I guarantee this is the most charmingly angst-ridden and utterly honest actor you'll hear from today. Chatting with Martin Freeman about his new film, "The Good Night," directed by Jake Paltrow (and co-starring his sister Gwyneth), it's immediately clear that the former star of "The Office" can't help but be forthright about the business and the challenges he faces in his career, not to mention nudity, and premature mid-life crises. Oh and he has the mouth of a sailor too.
MTV: What was your initial take on the script?
Martin Freeman: I was just about to finish "Hitchhikers Guide to the Galaxy" and I got the script from Jake Paltrow. I didn't know him. I just liked it. It was the combination of liking it and being surprised that you'd been sent it in the first place. Apart from "The Office," I don't know what Jake would have seen of mine. I'm guessing nothing.
MTV: What did you want to hear from a director when you meet with them?

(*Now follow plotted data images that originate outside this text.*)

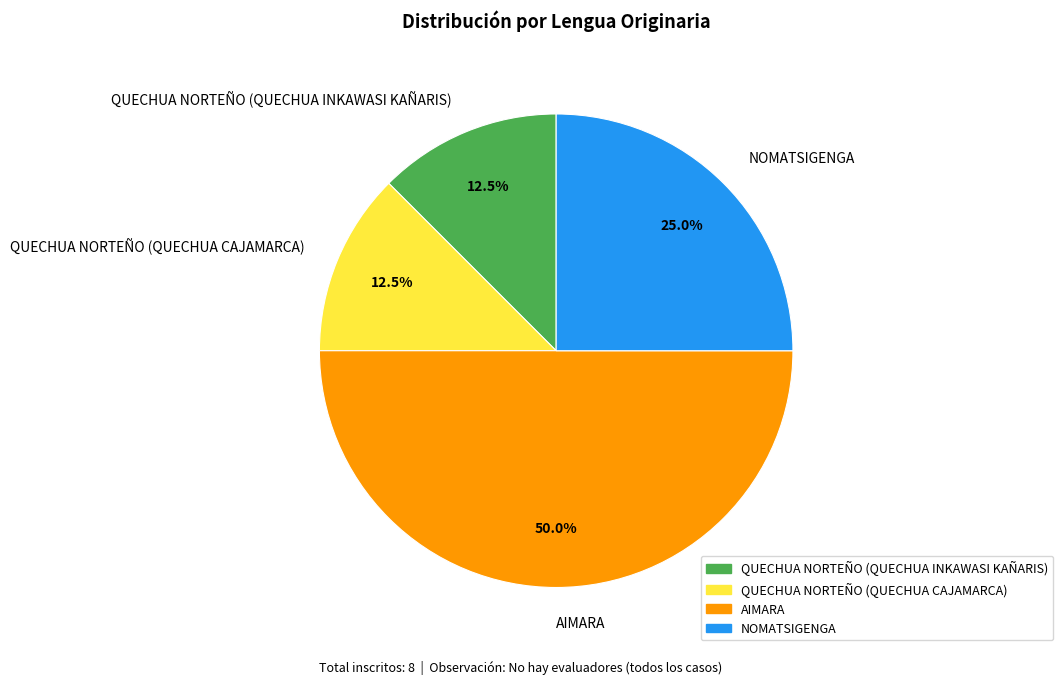

Does QUECHUA NORTEÑO (QUECHUA CAJAMARCA) account for over 50% of the chart?

No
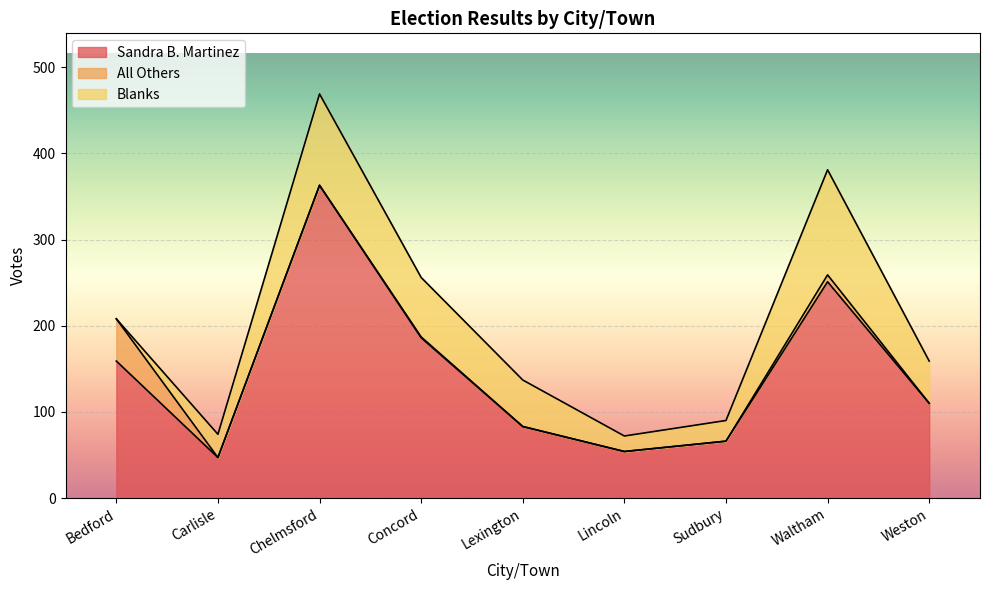

Reading left to right, list all the values displayed in this chart.

Sandra B. Martinez: Bedford=159	Carlisle=47	Chelmsford=363	Concord=186	Lexington=83	Lincoln=54	Sudbury=66	Waltham=251	Weston=110
All Others: Bedford=49	Carlisle=0	Chelmsford=0	Concord=1	Lexington=0	Lincoln=0	Sudbury=0	Waltham=8	Weston=0
Blanks: Bedford=0	Carlisle=27	Chelmsford=106	Concord=69	Lexington=54	Lincoln=18	Sudbury=24	Waltham=122	Weston=49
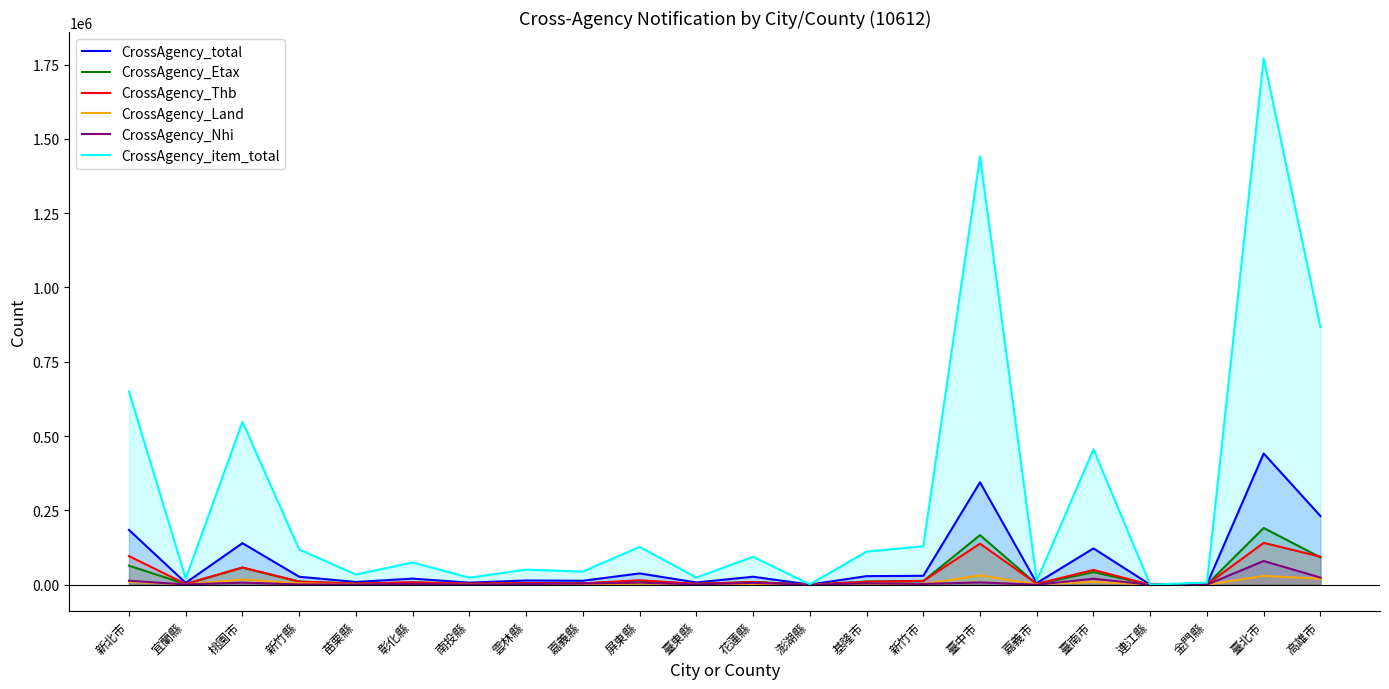

What are all the series names shown in the legend?

CrossAgency_total, CrossAgency_Etax, CrossAgency_Thb, CrossAgency_Land, CrossAgency_Nhi, CrossAgency_item_total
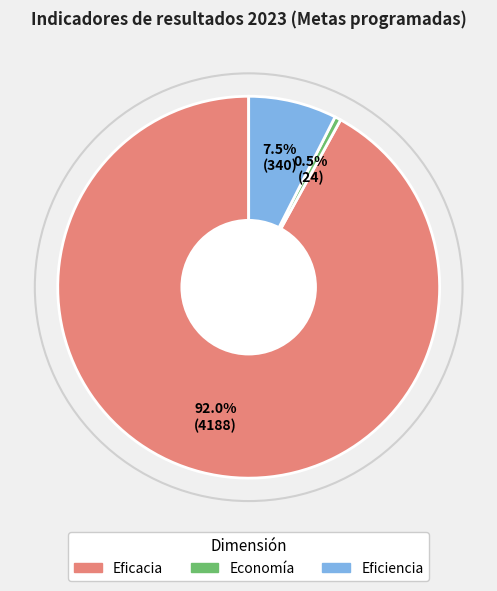

Rank the categories by value from lowest to highest.

Economía, Eficiencia, Eficacia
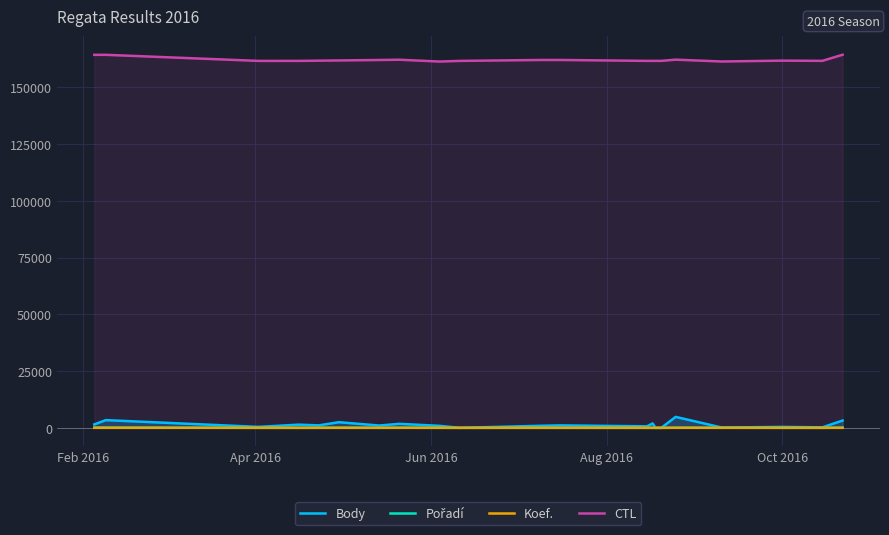

How many interior local valleys does the Pořadí series have?

5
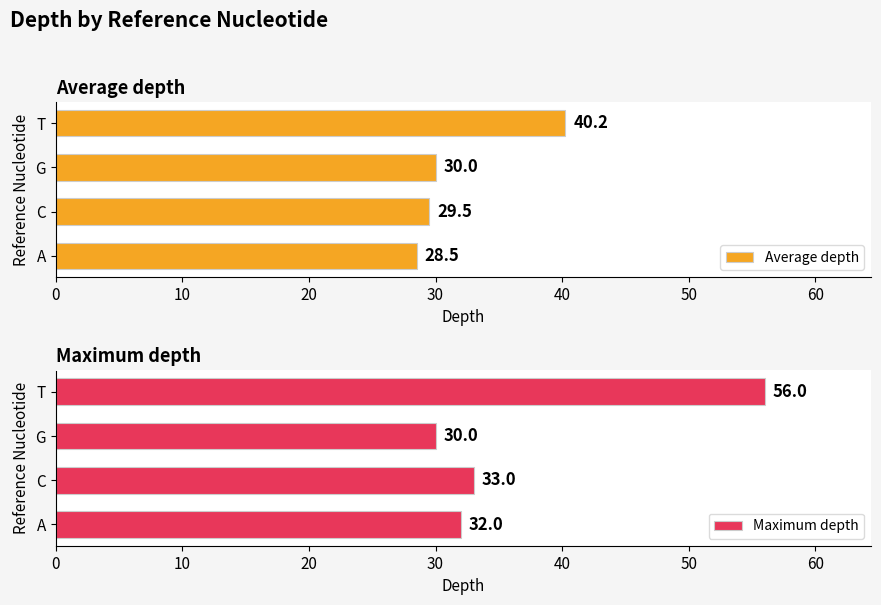

How many categories are shown in the chart?

4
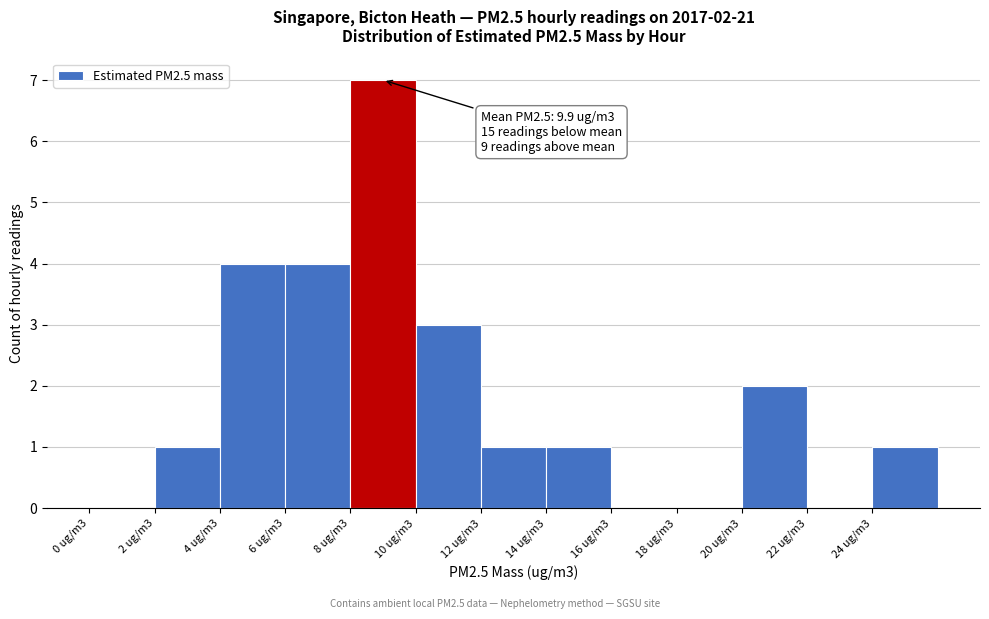

Reading right to left, transcribe all the data shown in this chart.

24 ug/m3=1	22 ug/m3=0	20 ug/m3=2	18 ug/m3=0	16 ug/m3=0	14 ug/m3=1	12 ug/m3=1	10 ug/m3=3	8 ug/m3=7	6 ug/m3=4	4 ug/m3=4	2 ug/m3=1	0 ug/m3=0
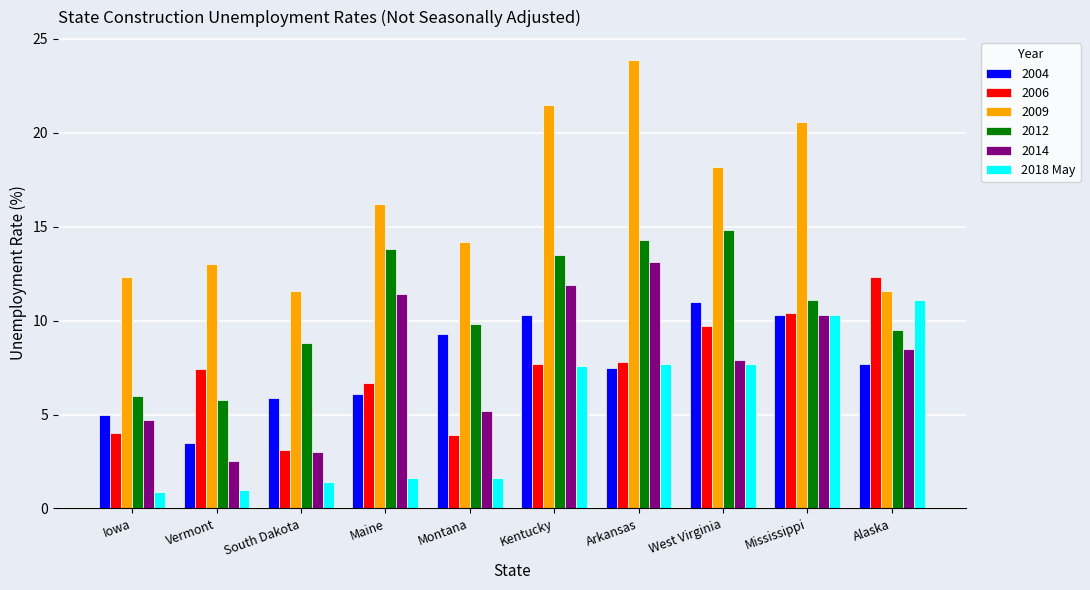

Which series changed the most between Maine and Montana?

2014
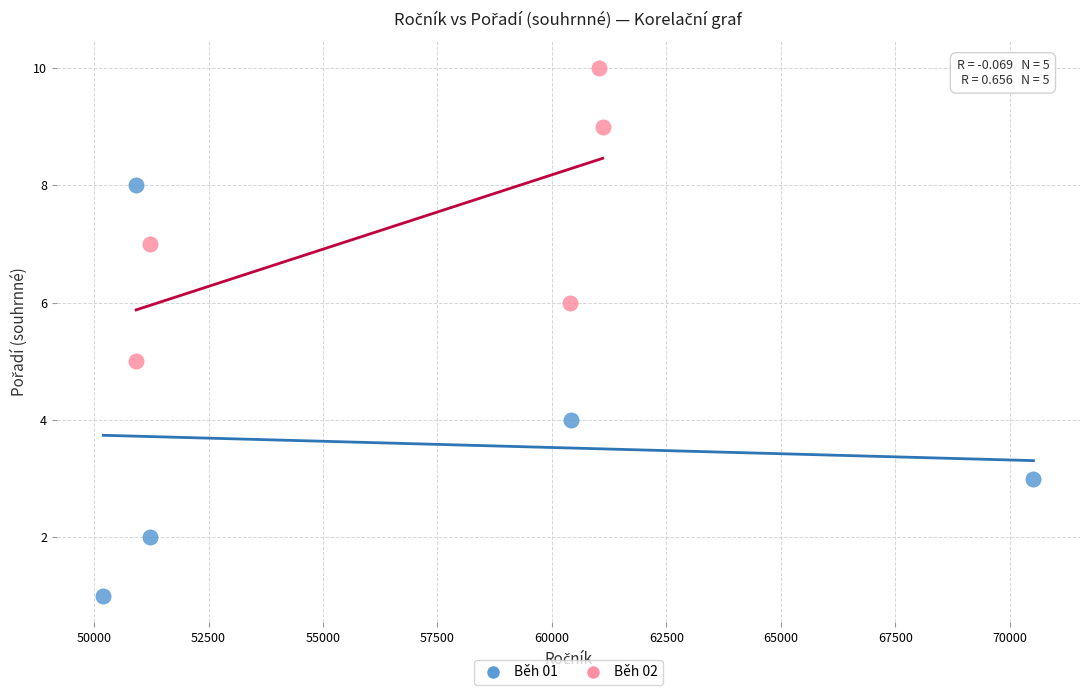

Which series contains the highest Y value?

Běh 02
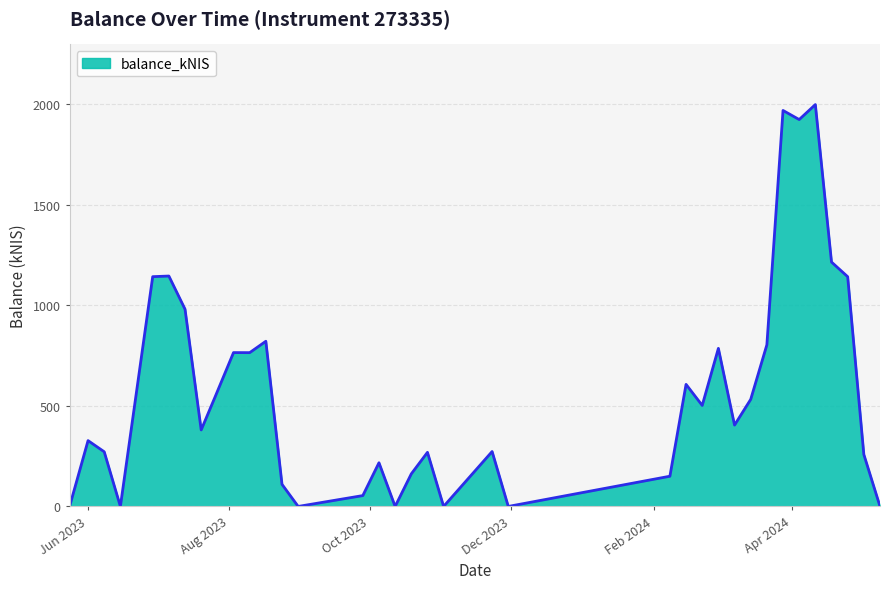

What is the greatest value displayed?

1998.0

MF: I suppose it's just hearing them talk and hearing a writer/director talk about his thing. I'm always attracted to writer/directors because they can realize their own vision. Jake was impressive with his knowledge of film. He knows reference points and the context and history of film. But I wanted to talk to him about the script. I've seen enough films where men stay fully clothed and women get them out. It's not really my taste unless it's a porno. I really don't like the ease with which we use the female form. It's f--king boring and it's lazy! We dress it up as something serious and then it's like, wait why haven't we seen his nob? We've seen everything of her. Why aren't we seeing some c--ks in this? But he was totally kosher. I mentioned these reservations he was like, "that's the last thing I want to do." And it was genuine.
MTV: Your character, Gary, is having a kind of a pre-mid-life crisis.
MF: I was a bit horrified when I first read it. I was like, "this guy is having a midlife crisis! F--k, I'm not that old!"
MTV: Do you ever have existential crises of your own about your career or personal life?
MF: Never career really. My personal life is very lucky. I have a beautiful family and a very loving one but being who I am I always try to find the f--king melodrama in something.
MTV: What do you make melodramatic?
MF: Anything. Everything. Did that guy slight me last night? When he said that, was he insulting me? Should I have said something? I'm a f--king pu--y. Why didn't I say something? That kind of thing. I don't do that with my career I think because I don't take it that seriously. I take work seriously but not career stuff. The stuff that keeps me awake at night is never, why is he doing better than me? Because the truth is if I wanted to be there instead of here, it comes down to luck and me engaging in the process that actors have to engage with, which for the past six years I've been running away from, publicizing movies and being in full f--king denial that anyone would want to speak to me.
MTV: You must have done a ton of press for "Hitchhiker's"?
MF: I did. Yeah. And I really had to steal myself for it and gird my loins because there's always that English part of me that goes, "don't sell out! Don't f--king go to Hollywood!"
MTV: Unless Michael Bay calls with a lot of cash?
MF: This is something I think about a lot. Having integrity really does preoccupy me. If you relax about something, to what extent are you selling out? I do want to keep working. I'm just negotiating myself through that now really. It's an ongoing process because my general default setting is hostility.
MTV: Are your agents on board with this philosophy?
MF: I've been with my agent in Britain for six years and the reason I'm with him is we're on a similar wavelength and he knows that I'm going to say no ten times more than I'm going to say yes regardless of things like status and career. I should have been living in American five years ago by the book. Once people saw "The Office," I should have moved. But I just never did. I don't want to hang out there just so someone can ignore me. Life is too short. I want to be doing things I'm actually proud of, not let me do this s--t film that might lead to a slightly less s--t film which at some point will buy me a new swimming pool.
MTV: The question is, is there a breaking point? How much is enough to make you compromise?
MF: I don't know because I haven't found it yet. I'm not Gandhi. I'm not a super good person.
MTV: Even Marlon Brando did "The Island of Dr. Moreau."
MF: I know. But I think he was insane. I think he was actually mental by the time he was 45 in a way that please God I hope I'm not.